Call for Papers and Award

Timeline

The deadline for paper submission is Jul, 24th, 2024 (11:59PM, Pacific time) Jul, 19th, 2024 (11:59PM, Pacific time).

Decision to authors will be released on Aug, 19th, 2024.

The camera ready deadline is set to Aug, 25th, 2024 (11:59PM, Pacific time).


Submission instructions

Submission will follow the ECCV format (more detailed instructions will be published here, see the ECCV website for format instruction).

Submit your paper here: https://cmt3.research.microsoft.com/CVV2024/.


Topics

We invite authors to submit their works in one of the following (or affine) areas:

Quality assessment (QA) automation: As QA is a significant part of game development, the gaming industry is trying to automate it through CV. Typical QA tasks include detection of rendering artifacts, task difficulty control, character balancing, and more. Visual quality could also be assessed in terms of player advantage/disadvantage in a competitive environment.

Reinforcement and imitation learning: Autonomous agents are essential elements in videogames. We look forward to applications of recent breakthroughs in this highly cross-disciplinary field such as generalistic agents, sample efficient learning algorithms, decision transformers, continuous learning, collaborative agents, and more. 

Human perception models: While game engines can control lighting or texture parameters, it is difficult to predict the end effects on players' visual understanding. Efficient yet accurate models of player perception substantially enhances game design process and player experience.

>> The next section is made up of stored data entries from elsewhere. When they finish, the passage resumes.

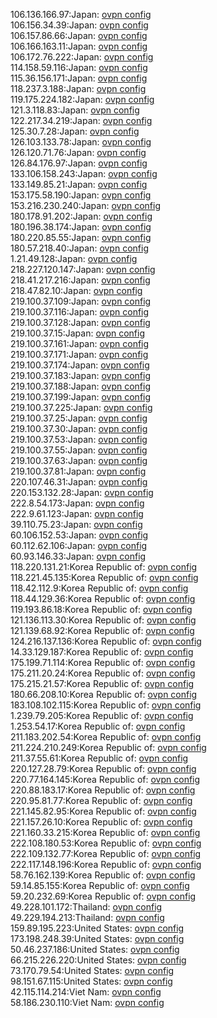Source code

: 106.136.166.97:Japan: [ovpn config](vpn/106_136_166_97.ovpn)  
106.156.34.39:Japan: [ovpn config](vpn/106_156_34_39.ovpn)  
106.157.86.66:Japan: [ovpn config](vpn/106_157_86_66.ovpn)  
106.166.163.11:Japan: [ovpn config](vpn/106_166_163_11.ovpn)  
106.172.76.222:Japan: [ovpn config](vpn/106_172_76_222.ovpn)  
114.158.59.116:Japan: [ovpn config](vpn/114_158_59_116.ovpn)  
115.36.156.171:Japan: [ovpn config](vpn/115_36_156_171.ovpn)  
118.237.3.188:Japan: [ovpn config](vpn/118_237_3_188.ovpn)  
119.175.224.182:Japan: [ovpn config](vpn/119_175_224_182.ovpn)  
121.3.118.83:Japan: [ovpn config](vpn/121_3_118_83.ovpn)  
122.217.34.219:Japan: [ovpn config](vpn/122_217_34_219.ovpn)  
125.30.7.28:Japan: [ovpn config](vpn/125_30_7_28.ovpn)  
126.103.133.78:Japan: [ovpn config](vpn/126_103_133_78.ovpn)  
126.120.71.76:Japan: [ovpn config](vpn/126_120_71_76.ovpn)  
126.84.176.97:Japan: [ovpn config](vpn/126_84_176_97.ovpn)  
133.106.158.243:Japan: [ovpn config](vpn/133_106_158_243.ovpn)  
133.149.85.21:Japan: [ovpn config](vpn/133_149_85_21.ovpn)  
153.175.58.190:Japan: [ovpn config](vpn/153_175_58_190.ovpn)  
153.216.230.240:Japan: [ovpn config](vpn/153_216_230_240.ovpn)  
180.178.91.202:Japan: [ovpn config](vpn/180_178_91_202.ovpn)  
180.196.38.174:Japan: [ovpn config](vpn/180_196_38_174.ovpn)  
180.220.85.55:Japan: [ovpn config](vpn/180_220_85_55.ovpn)  
180.57.218.40:Japan: [ovpn config](vpn/180_57_218_40.ovpn)  
1.21.49.128:Japan: [ovpn config](vpn/1_21_49_128.ovpn)  
218.227.120.147:Japan: [ovpn config](vpn/218_227_120_147.ovpn)  
218.41.217.216:Japan: [ovpn config](vpn/218_41_217_216.ovpn)  
218.47.82.10:Japan: [ovpn config](vpn/218_47_82_10.ovpn)  
219.100.37.109:Japan: [ovpn config](vpn/219_100_37_109.ovpn)  
219.100.37.116:Japan: [ovpn config](vpn/219_100_37_116.ovpn)  
219.100.37.128:Japan: [ovpn config](vpn/219_100_37_128.ovpn)  
219.100.37.15:Japan: [ovpn config](vpn/219_100_37_15.ovpn)  
219.100.37.161:Japan: [ovpn config](vpn/219_100_37_161.ovpn)  
219.100.37.171:Japan: [ovpn config](vpn/219_100_37_171.ovpn)  
219.100.37.174:Japan: [ovpn config](vpn/219_100_37_174.ovpn)  
219.100.37.183:Japan: [ovpn config](vpn/219_100_37_183.ovpn)  
219.100.37.188:Japan: [ovpn config](vpn/219_100_37_188.ovpn)  
219.100.37.199:Japan: [ovpn config](vpn/219_100_37_199.ovpn)  
219.100.37.225:Japan: [ovpn config](vpn/219_100_37_225.ovpn)  
219.100.37.25:Japan: [ovpn config](vpn/219_100_37_25.ovpn)  
219.100.37.30:Japan: [ovpn config](vpn/219_100_37_30.ovpn)  
219.100.37.53:Japan: [ovpn config](vpn/219_100_37_53.ovpn)  
219.100.37.55:Japan: [ovpn config](vpn/219_100_37_55.ovpn)  
219.100.37.63:Japan: [ovpn config](vpn/219_100_37_63.ovpn)  
219.100.37.81:Japan: [ovpn config](vpn/219_100_37_81.ovpn)  
220.107.46.31:Japan: [ovpn config](vpn/220_107_46_31.ovpn)  
220.153.132.28:Japan: [ovpn config](vpn/220_153_132_28.ovpn)  
222.8.54.173:Japan: [ovpn config](vpn/222_8_54_173.ovpn)  
222.9.61.123:Japan: [ovpn config](vpn/222_9_61_123.ovpn)  
39.110.75.23:Japan: [ovpn config](vpn/39_110_75_23.ovpn)  
60.106.152.53:Japan: [ovpn config](vpn/60_106_152_53.ovpn)  
60.112.62.106:Japan: [ovpn config](vpn/60_112_62_106.ovpn)  
60.93.146.33:Japan: [ovpn config](vpn/60_93_146_33.ovpn)  
118.220.131.21:Korea Republic of: [ovpn config](vpn/118_220_131_21.ovpn)  
118.221.45.135:Korea Republic of: [ovpn config](vpn/118_221_45_135.ovpn)  
118.42.112.9:Korea Republic of: [ovpn config](vpn/118_42_112_9.ovpn)  
118.44.129.36:Korea Republic of: [ovpn config](vpn/118_44_129_36.ovpn)  
119.193.86.18:Korea Republic of: [ovpn config](vpn/119_193_86_18.ovpn)  
121.136.113.30:Korea Republic of: [ovpn config](vpn/121_136_113_30.ovpn)  
121.139.68.92:Korea Republic of: [ovpn config](vpn/121_139_68_92.ovpn)  
124.216.137.136:Korea Republic of: [ovpn config](vpn/124_216_137_136.ovpn)  
14.33.129.187:Korea Republic of: [ovpn config](vpn/14_33_129_187.ovpn)  
175.199.71.114:Korea Republic of: [ovpn config](vpn/175_199_71_114.ovpn)  
175.211.20.24:Korea Republic of: [ovpn config](vpn/175_211_20_24.ovpn)  
175.215.21.57:Korea Republic of: [ovpn config](vpn/175_215_21_57.ovpn)  
180.66.208.10:Korea Republic of: [ovpn config](vpn/180_66_208_10.ovpn)  
183.108.102.115:Korea Republic of: [ovpn config](vpn/183_108_102_115.ovpn)  
1.239.79.205:Korea Republic of: [ovpn config](vpn/1_239_79_205.ovpn)  
1.253.54.17:Korea Republic of: [ovpn config](vpn/1_253_54_17.ovpn)  
211.183.202.54:Korea Republic of: [ovpn config](vpn/211_183_202_54.ovpn)  
211.224.210.249:Korea Republic of: [ovpn config](vpn/211_224_210_249.ovpn)  
211.37.55.61:Korea Republic of: [ovpn config](vpn/211_37_55_61.ovpn)  
220.127.28.79:Korea Republic of: [ovpn config](vpn/220_127_28_79.ovpn)  
220.77.164.145:Korea Republic of: [ovpn config](vpn/220_77_164_145.ovpn)  
220.88.183.17:Korea Republic of: [ovpn config](vpn/220_88_183_17.ovpn)  
220.95.81.77:Korea Republic of: [ovpn config](vpn/220_95_81_77.ovpn)  
221.145.82.95:Korea Republic of: [ovpn config](vpn/221_145_82_95.ovpn)  
221.157.26.10:Korea Republic of: [ovpn config](vpn/221_157_26_10.ovpn)  
221.160.33.215:Korea Republic of: [ovpn config](vpn/221_160_33_215.ovpn)  
222.108.180.53:Korea Republic of: [ovpn config](vpn/222_108_180_53.ovpn)  
222.109.132.77:Korea Republic of: [ovpn config](vpn/222_109_132_77.ovpn)  
222.117.148.196:Korea Republic of: [ovpn config](vpn/222_117_148_196.ovpn)  
58.76.162.139:Korea Republic of: [ovpn config](vpn/58_76_162_139.ovpn)  
59.14.85.155:Korea Republic of: [ovpn config](vpn/59_14_85_155.ovpn)  
59.20.232.69:Korea Republic of: [ovpn config](vpn/59_20_232_69.ovpn)  
49.228.101.172:Thailand: [ovpn config](vpn/49_228_101_172.ovpn)  
49.229.194.213:Thailand: [ovpn config](vpn/49_229_194_213.ovpn)  
159.89.195.223:United States: [ovpn config](vpn/159_89_195_223.ovpn)  
173.198.248.39:United States: [ovpn config](vpn/173_198_248_39.ovpn)  
50.46.237.186:United States: [ovpn config](vpn/50_46_237_186.ovpn)  
66.215.226.220:United States: [ovpn config](vpn/66_215_226_220.ovpn)  
73.170.79.54:United States: [ovpn config](vpn/73_170_79_54.ovpn)  
98.151.67.115:United States: [ovpn config](vpn/98_151_67_115.ovpn)  
42.115.114.214:Viet Nam: [ovpn config](vpn/42_115_114_214.ovpn)  
58.186.230.110:Viet Nam: [ovpn config](vpn/58_186_230_110.ovpn)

Human behavior models: Accurate modeling of human behaviors can add depth to videogame playing experiences on multiple aspects: realistic character animation, personalization, design of in-game tasks, character skills, and interface. Human behavior models can also find their applications in competitive gaming for coaching, training, play-style classification, and more.

Security, privacy, and prevention of toxicity: We call for CV/AI techniques to protect and keep playing experience healthy: detection/removal of verbal abuse, harassment, griefing, cheating, or improper in-game gestures. System approaches such as memory sniffing are beyond the workshop scope.

Language models and applications: Recent advances in language models and their multi-modality have potential to change experiences in videogames and their development. We welcome emerging ideas and their applications such as automatic commentary, non-player character (NPC) narrations, automatic summarization, and more.

Asset creation and management: Generative AI and multimodal language model will change how rendering assets are created and managed. One example is the generation of levels/worlds/animations from reference videos, using a library of curated assets. Multimodal language models can also significantly reduce overhead in managing rendering assets.

Agent-based frameworks: With in-game autonomous agents being more intelligent and generalistic, the way games are developed and enjoyed can fundamentally change. These agents can and will conduct more active roles of suggesting next steps, detecting problems, and even generating solutions. We welcome any visionary works on this emerging thought framework.    

Datasets: Large datasets with videogames data are not easily found in the public domain. We want to sparkle discussion on copyright issues, data acquisition, preprocessing and synchronization - all topics that are already relevant and well known in the CV community, but assume a peculiar nuance in the context of videogames.

Computationally efficient methods: Computer vision techniques must be computationally efficient to add value to videogames and their applications. This includes realtime rendering problems such as global illumination, post-processing methods such as super sampling, and creation of large, parallelizable simulation systems for training and testing.

CV for animation and control: Infrared or time of flight cameras, among others, are devices that strongly influenced the development of natural human computer interfaces in the past years. CV is fundamental for the processing the data generated by these devices that are widely used to interact as videogame interfaces. 

Serious games: All the aforementioned topics are relevant for simulated environments that go beyond the entertainment scope, including for instance systems for surgery training, post stroke cognitive rehabilitation, and so on.


Award

The best academic paper will be awarded with a first-class GPU provided by NVIDIA.